■ **TEXTE CITÉ**:
┄┄┄┄┄┄┄┄┄┄
Sergey Radchenko , Two Suns in the Heavens : The Sino-Soviet Struggle for Supremacy, 1962-1967, Stanford University Press , 2009, xx + 315 pages, ISBN : 978-0-8047-5879-6.

Le livre impressionne parce que très documenté. J’ai parfois l’impression que l’auteur se laisse un peu trop aller à des spéculations psychologiques sur les personnages politiques. En particulier, il ne semble pas aimer Mao : « Mao’s boundless ego » (p. 78), « boundless self-regard » (p. 117). Mao se croit un grand marxiste-léniniste, mais il est coupé de la réalité des mortels : « closer to Marx and Lenin than to mortals walking this earth » (p. 11). Il est assoiffé de pouvoir (p. 69) : « Mao worked toward one goal alone: China’s — and his own — power. »

Although many indicators point to the rather cynical conclusion that Mao’s radical ideology was just window dressing for ruthless power struggles at home and abroad, it is important to remember, too, that the parameters of China’s power struggle were inevitably influenced by beliefs and convictions. For instance, it is safe to say that Mao’s determination to make China a great power — a superpower — had nothing to do with his Marxist education. But the means of doing so — Mao’s radical economic agenda — was very much a product of his understanding of collectivism, much perverted, of course, by his personal experiences and cultural dispositions.

P. 68-69.

For Mao, the key was to be recognized as the sole owner of Marxist truth, both inside and outside China. There could not be equality in this matter. There could only be unconditional submission and recognition of the chairman’s genius.

P. 129.
┄┄┄┄┄┄┄┄┄┄
■ **SECTION DES DONNÉES**:
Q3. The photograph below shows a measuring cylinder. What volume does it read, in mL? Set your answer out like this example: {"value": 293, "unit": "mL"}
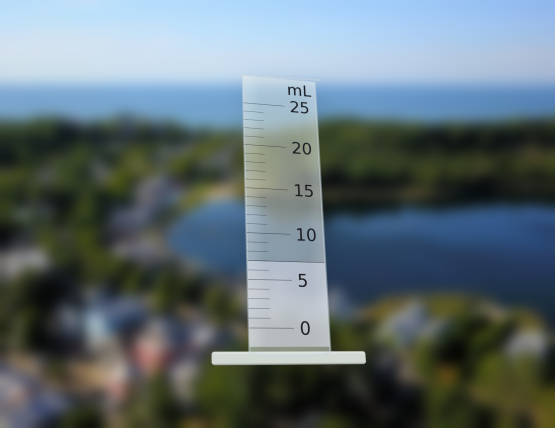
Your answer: {"value": 7, "unit": "mL"}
┄┄┄┄┄┄┄┄┄┄
■ **VOS CONSIGNES**:
Dans le texte cité, recopiez le passage compris entre « For Mao, the » et « the chairman’s genius. », inclus, en substituant « obedience » à « submission ».

■ **ESPACE DE RÉPONSE**:
For Mao, the key was to be recognized as the sole owner of Marxist truth, both inside and outside China. There could not be equality in this matter. There could only be unconditional obedience and recognition of the chairman’s genius.